● **WORK TASK**: If an entry holds a picture, leave that picture out and reproduce everything else exactly.

● **RECORDED INFORMATION**:
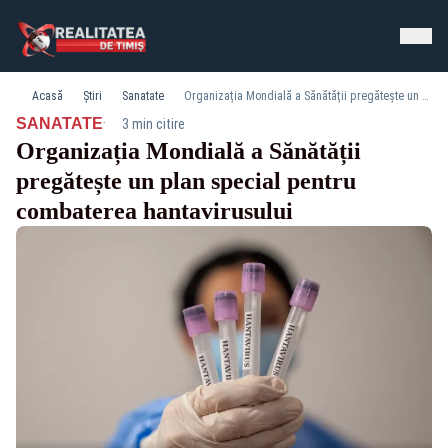
Acasă
Știri
Sanatate
Organizația Mondială a Sănătății pregătește un plan special pentru combaterea hantavirusului
·
SANATATE
3 min citire
Organizația Mondială a Sănătății
pregătește un plan special pentru
combaterea hantavirusului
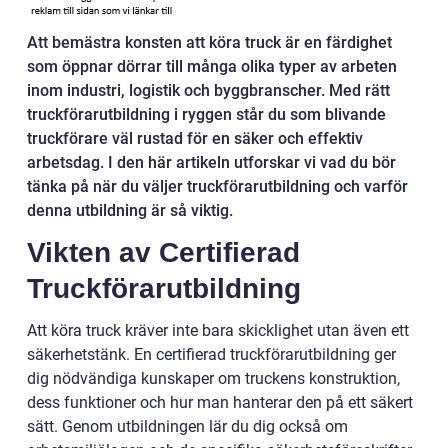
Att bemästra konsten att köra truck är en färdighet
som öppnar dörrar till många olika typer av arbeten
inom industri, logistik och byggbranscher. Med rätt
truckförarutbildning i ryggen står du som blivande
truckförare väl rustad för en säker och effektiv
arbetsdag. I den här artikeln utforskar vi vad du bör
tänka på när du väljer truckförarutbildning och varför
denna utbildning är så viktig.
Vikten av Certifierad
Truckförarutbildning
Att köra truck kräver inte bara skicklighet utan även ett
säkerhetstänk. En certifierad truckförarutbildning ger
dig nödvändiga kunskaper om truckens konstruktion,
dess funktioner och hur man hanterar den på ett säkert
sätt. Genom utbildningen lär du dig också om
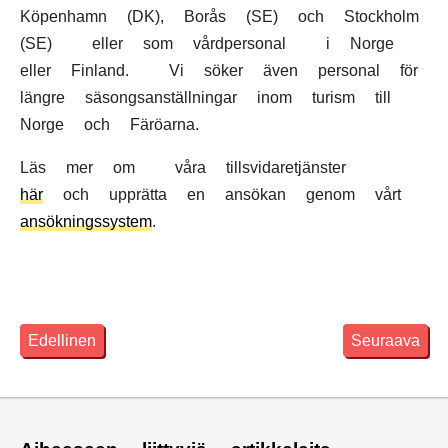
Köpenhamn (DK), Borås (SE) och Stockholm
(SE) eller som vårdpersonal i Norge
eller Finland. Vi söker även personal för
längre säsongsanställningar inom turism till
Norge och Färöarna.
Läs mer om våra tillsvidaretjänster
här
och upprätta en ansökan genom vårt
ansökningssystem
.
Edellinen
Seuraava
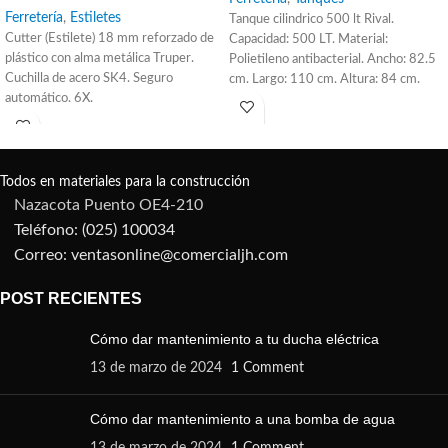
Ferretería
,
Estiletes
Tanque cilindrico 500 lt Rival.
Cutter (Estilete) 18 mm reforzado de
Capacidad: 500 LT. Material:
plástico con alma metálica Truper.
Polietileno antibacterial. Ancho: 82.5
Cuchilla de acero SK4. Seguro
cm. Largo: 110 cm. Altura: 84 cm.
automático. 6X.
Diámetro de la tapa: 49 cm. Tanque
cisterna para uso enterrado.
Todos en materiales para la construcción
Nazacota Puento OE4-210
Teléfono: (025) 100034
Correo: ventasonline@comercialjh.com
POST RECIENTES
Cómo dar mantenimiento a tu ducha eléctrica
13 de marzo de 2024
1 Comment
Cómo dar mantenimiento a una bomba de agua
13 de marzo de 2024
1 Comment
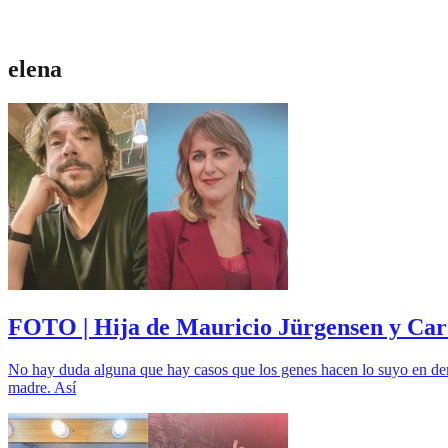
elena
FOTO | Hija de Mauricio Jürgensen y Caro
No hay duda alguna que hay casos que los genes hacen lo suyo en dema
madre. Así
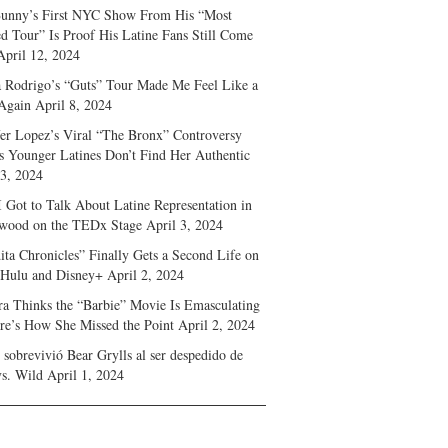
unny’s First NYC Show From His “Most
d Tour” Is Proof His Latine Fans Still Come
April 12, 2024
a Rodrigo’s “Guts” Tour Made Me Feel Like a
Again
April 8, 2024
fer Lopez’s Viral “The Bronx” Controversy
s Younger Latines Don’t Find Her Authentic
 3, 2024
 Got to Talk About Latine Representation in
wood on the TEDx Stage
April 3, 2024
ita Chronicles” Finally Gets a Second Life on
 Hulu and Disney+
April 2, 2024
ra Thinks the “Barbie” Movie Is Emasculating
e’s How She Missed the Point
April 2, 2024
sobrevivió Bear Grylls al ser despedido de
s. Wild
April 1, 2024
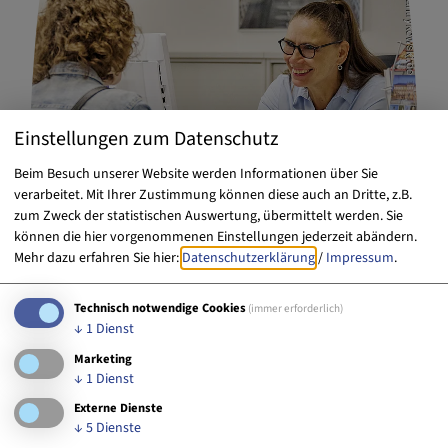
Einstellungen zum Datenschutz
Beim Besuch unserer Website werden Informationen über Sie
verarbeitet. Mit Ihrer Zustimmung können diese auch an Dritte, z.B.
zum Zweck der statistischen Auswertung, übermittelt werden. Sie
können die hier vorgenommenen Einstellungen jederzeit abändern.
Mehr dazu erfahren Sie hier:
Datenschutzerklärung
/
Impressum
.
Technisch notwendige Cookies
(immer erforderlich)
↓
1
Dienst
Touristische Informationen
Marketing
↓
1
Dienst
Externe Dienste
↓
5
Dienste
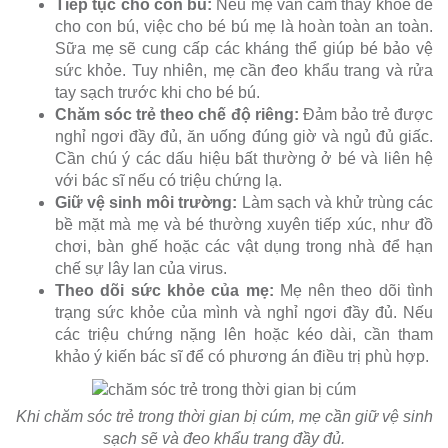
Tiếp tục cho con bú:
Nếu mẹ vẫn cảm thấy khỏe để
cho con bú, việc cho bé bú mẹ là hoàn toàn an toàn.
Sữa mẹ sẽ cung cấp các kháng thể giúp bé bảo vệ
sức khỏe. Tuy nhiên, mẹ cần đeo khẩu trang và rửa
tay sạch trước khi cho bé bú.
Chăm sóc trẻ theo chế độ riêng:
Đảm bảo trẻ được
nghỉ ngơi đầy đủ, ăn uống đúng giờ và ngủ đủ giấc.
Cần chú ý các dấu hiệu bất thường ở bé và liên hệ
với bác sĩ nếu có triệu chứng lạ.
Giữ vệ sinh môi trường:
Làm sạch và khử trùng các
bề mặt mà mẹ và bé thường xuyên tiếp xúc, như đồ
chơi, bàn ghế hoặc các vật dụng trong nhà để hạn
chế sự lây lan của virus.
Theo dõi sức khỏe của mẹ:
Mẹ nên theo dõi tình
trạng sức khỏe của mình và nghỉ ngơi đầy đủ. Nếu
các triệu chứng nặng lên hoặc kéo dài, cần tham
khảo ý kiến bác sĩ để có phương án điều trị phù hợp.
Khi chăm sóc trẻ trong thời gian bị cúm, mẹ cần giữ vệ sinh
sạch sẽ và đeo khẩu trang đầy đủ.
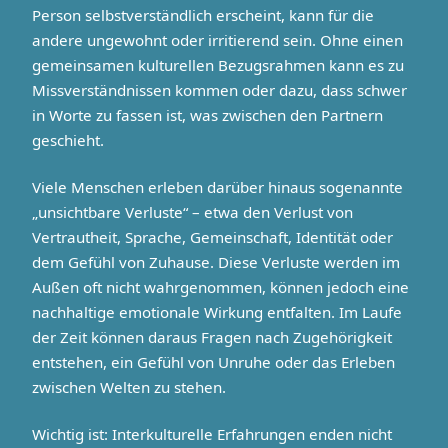
Person selbstverständlich erscheint, kann für die
andere ungewohnt oder irritierend sein. Ohne einen
gemeinsamen kulturellen Bezugsrahmen kann es zu
Missverständnissen kommen oder dazu, dass schwer
in Worte zu fassen ist, was zwischen den Partnern
geschieht.
Viele Menschen erleben darüber hinaus sogenannte
„unsichtbare Verluste“ – etwa den Verlust von
Vertrautheit, Sprache, Gemeinschaft, Identität oder
dem Gefühl von Zuhause. Diese Verluste werden im
Außen oft nicht wahrgenommen, können jedoch eine
nachhaltige emotionale Wirkung entfalten. Im Laufe
der Zeit können daraus Fragen nach Zugehörigkeit
entstehen, ein Gefühl von Unruhe oder das Erleben
zwischen Welten zu stehen.
Wichtig ist: Interkulturelle Erfahrungen enden nicht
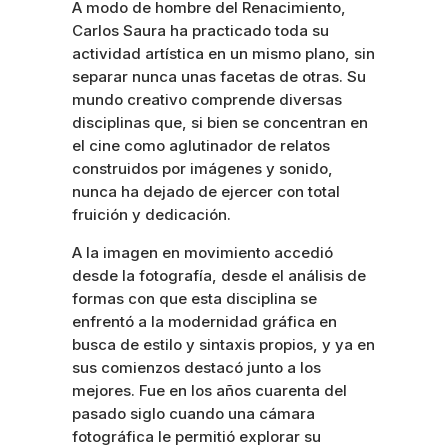
A modo de hombre del Renacimiento,
Carlos Saura ha practicado toda su
actividad artística en un mismo plano, sin
separar nunca unas facetas de otras. Su
mundo creativo comprende diversas
disciplinas que, si bien se concentran en
el cine como aglutinador de relatos
construidos por imágenes y sonido,
nunca ha dejado de ejercer con total
fruición y dedicación.
A la imagen en movimiento accedió
desde la fotografía, desde el análisis de
formas con que esta disciplina se
enfrentó a la modernidad gráfica en
busca de estilo y sintaxis propios, y ya en
sus comienzos destacó junto a los
mejores. Fue en los años cuarenta del
pasado siglo cuando una cámara
fotográfica le permitió explorar su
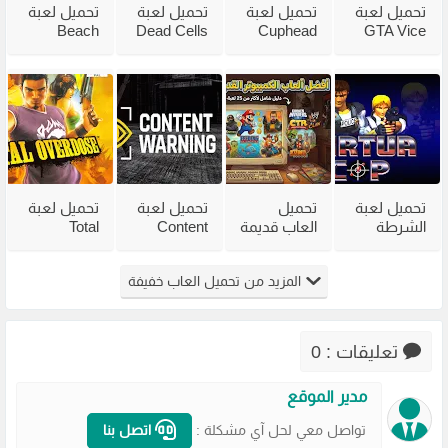
تحميل لعبة
تحميل لعبة
تحميل لعبة
تحميل لعبة
Beach
Dead Cells
Cuphead
GTA Vice
City
للكمبيوتر
للكمبيوتر
Head 2002
للكمبيوتر
من ميديا
مع جميع
للكمبيوتر
مضغوطة
فاير بحجم
الاضافات
من ميديا
من ميديا
صغير
فاير
فاير
تحميل لعبة
تحميل
تحميل لعبة
تحميل لعبة
الشرطة
العاب قديمة
Content
Total
القديمة
للكمبيوتر
Warning
Overdose
Virtua Cop
للاجهزة
للكمبيوتر
للكمبيوتر
المزيد من تحميل العاب خفيفة
من ميديا
الضعيفة
من ميديا
من ميديا
فاير
برابط مباشر
فاير
فاير
مضغوطة
تعليقات : 0
مدير الموقع
تواصل معي لحل آي مشكلة :
اتصل بنا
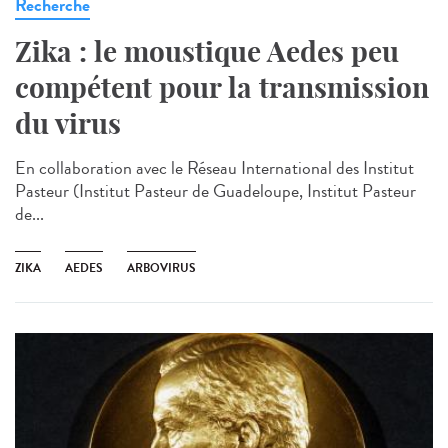
Recherche
Zika : le moustique Aedes peu
compétent pour la transmission
du virus
En collaboration avec le Réseau International des Institut
Pasteur (Institut Pasteur de Guadeloupe, Institut Pasteur
de...
ZIKA
AEDES
ARBOVIRUS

● **TASK ANSWER**:
Acasă
Știri
Sanatate
Organizația Mondială a Sănătății pregătește un plan special pentru combaterea hantavirusului
·
SANATATE
3 min citire
Organizația Mondială a Sănătății
pregătește un plan special pentru
combaterea hantavirusului
Att bemästra konsten att köra truck är en färdighet
som öppnar dörrar till många olika typer av arbeten
inom industri, logistik och byggbranscher. Med rätt
truckförarutbildning i ryggen står du som blivande
truckförare väl rustad för en säker och effektiv
arbetsdag. I den här artikeln utforskar vi vad du bör
tänka på när du väljer truckförarutbildning och varför
denna utbildning är så viktig.
Vikten av Certifierad
Truckförarutbildning
Att köra truck kräver inte bara skicklighet utan även ett
säkerhetstänk. En certifierad truckförarutbildning ger
dig nödvändiga kunskaper om truckens konstruktion,
dess funktioner och hur man hanterar den på ett säkert
sätt. Genom utbildningen lär du dig också om
Köpenhamn (DK), Borås (SE) och Stockholm
(SE) eller som vårdpersonal i Norge
eller Finland. Vi söker även personal för
längre säsongsanställningar inom turism till
Norge och Färöarna.
Läs mer om våra tillsvidaretjänster
här
och upprätta en ansökan genom vårt
ansökningssystem
.
Edellinen
Seuraava
Ferretería
,
Estiletes
Tanque cilindrico 500 lt Rival.
Cutter (Estilete) 18 mm reforzado de
Capacidad: 500 LT. Material:
plástico con alma metálica Truper.
Polietileno antibacterial. Ancho: 82.5
Cuchilla de acero SK4. Seguro
cm. Largo: 110 cm. Altura: 84 cm.
automático. 6X.
Diámetro de la tapa: 49 cm. Tanque
cisterna para uso enterrado.
Todos en materiales para la construcción
Nazacota Puento OE4-210
Teléfono: (025) 100034
Correo: ventasonline@comercialjh.com
POST RECIENTES
Cómo dar mantenimiento a tu ducha eléctrica
13 de marzo de 2024
1 Comment
Cómo dar mantenimiento a una bomba de agua
13 de marzo de 2024
1 Comment
elena
FOTO | Hija de Mauricio Jürgensen y Caro
No hay duda alguna que hay casos que los genes hacen lo suyo en dema
madre. Así
unny’s First NYC Show From His “Most
d Tour” Is Proof His Latine Fans Still Come
April 12, 2024
a Rodrigo’s “Guts” Tour Made Me Feel Like a
Again
April 8, 2024
fer Lopez’s Viral “The Bronx” Controversy
s Younger Latines Don’t Find Her Authentic
 3, 2024
 Got to Talk About Latine Representation in
wood on the TEDx Stage
April 3, 2024
ita Chronicles” Finally Gets a Second Life on
 Hulu and Disney+
April 2, 2024
ra Thinks the “Barbie” Movie Is Emasculating
e’s How She Missed the Point
April 2, 2024
sobrevivió Bear Grylls al ser despedido de
s. Wild
April 1, 2024
Einstellungen zum Datenschutz
Beim Besuch unserer Website werden Informationen über Sie
verarbeitet. Mit Ihrer Zustimmung können diese auch an Dritte, z.B.
zum Zweck der statistischen Auswertung, übermittelt werden. Sie
können die hier vorgenommenen Einstellungen jederzeit abändern.
Mehr dazu erfahren Sie hier:
Datenschutzerklärung
/
Impressum
.
Technisch notwendige Cookies
(immer erforderlich)
↓
1
Dienst
Touristische Informationen
Marketing
↓
1
Dienst
Externe Dienste
↓
5
Dienste
Tiếp tục cho con bú:
Nếu mẹ vẫn cảm thấy khỏe để
cho con bú, việc cho bé bú mẹ là hoàn toàn an toàn.
Sữa mẹ sẽ cung cấp các kháng thể giúp bé bảo vệ
sức khỏe. Tuy nhiên, mẹ cần đeo khẩu trang và rửa
tay sạch trước khi cho bé bú.
Chăm sóc trẻ theo chế độ riêng:
Đảm bảo trẻ được
nghỉ ngơi đầy đủ, ăn uống đúng giờ và ngủ đủ giấc.
Cần chú ý các dấu hiệu bất thường ở bé và liên hệ
với bác sĩ nếu có triệu chứng lạ.
Giữ vệ sinh môi trường:
Làm sạch và khử trùng các
bề mặt mà mẹ và bé thường xuyên tiếp xúc, như đồ
chơi, bàn ghế hoặc các vật dụng trong nhà để hạn
chế sự lây lan của virus.
Theo dõi sức khỏe của mẹ:
Mẹ nên theo dõi tình
trạng sức khỏe của mình và nghỉ ngơi đầy đủ. Nếu
các triệu chứng nặng lên hoặc kéo dài, cần tham
khảo ý kiến bác sĩ để có phương án điều trị phù hợp.
Khi chăm sóc trẻ trong thời gian bị cúm, mẹ cần giữ vệ sinh
sạch sẽ và đeo khẩu trang đầy đủ.
Person selbstverständlich erscheint, kann für die
andere ungewohnt oder irritierend sein. Ohne einen
gemeinsamen kulturellen Bezugsrahmen kann es zu
Missverständnissen kommen oder dazu, dass schwer
in Worte zu fassen ist, was zwischen den Partnern
geschieht.
Viele Menschen erleben darüber hinaus sogenannte
„unsichtbare Verluste“ – etwa den Verlust von
Vertrautheit, Sprache, Gemeinschaft, Identität oder
dem Gefühl von Zuhause. Diese Verluste werden im
Außen oft nicht wahrgenommen, können jedoch eine
nachhaltige emotionale Wirkung entfalten. Im Laufe
der Zeit können daraus Fragen nach Zugehörigkeit
entstehen, ein Gefühl von Unruhe oder das Erleben
zwischen Welten zu stehen.
Wichtig ist: Interkulturelle Erfahrungen enden nicht
A modo de hombre del Renacimiento,
Carlos Saura ha practicado toda su
actividad artística en un mismo plano, sin
separar nunca unas facetas de otras. Su
mundo creativo comprende diversas
disciplinas que, si bien se concentran en
el cine como aglutinador de relatos
construidos por imágenes y sonido,
nunca ha dejado de ejercer con total
fruición y dedicación.
A la imagen en movimiento accedió
desde la fotografía, desde el análisis de
formas con que esta disciplina se
enfrentó a la modernidad gráfica en
busca de estilo y sintaxis propios, y ya en
sus comienzos destacó junto a los
mejores. Fue en los años cuarenta del
pasado siglo cuando una cámara
fotográfica le permitió explorar su
تحميل لعبة
تحميل لعبة
تحميل لعبة
تحميل لعبة
Beach
Dead Cells
Cuphead
GTA Vice
City
للكمبيوتر
للكمبيوتر
Head 2002
للكمبيوتر
من ميديا
مع جميع
للكمبيوتر
مضغوطة
فاير بحجم
الاضافات
من ميديا
من ميديا
صغير
فاير
فاير
تحميل لعبة
تحميل
تحميل لعبة
تحميل لعبة
الشرطة
العاب قديمة
Content
Total
القديمة
للكمبيوتر
Warning
Overdose
Virtua Cop
للاجهزة
للكمبيوتر
للكمبيوتر
المزيد من تحميل العاب خفيفة
من ميديا
الضعيفة
من ميديا
من ميديا
فاير
برابط مباشر
فاير
فاير
مضغوطة
تعليقات : 0
مدير الموقع
تواصل معي لحل آي مشكلة :
اتصل بنا
Recherche
Zika : le moustique Aedes peu
compétent pour la transmission
du virus
En collaboration avec le Réseau International des Institut
Pasteur (Institut Pasteur de Guadeloupe, Institut Pasteur
de...
ZIKA
AEDES
ARBOVIRUS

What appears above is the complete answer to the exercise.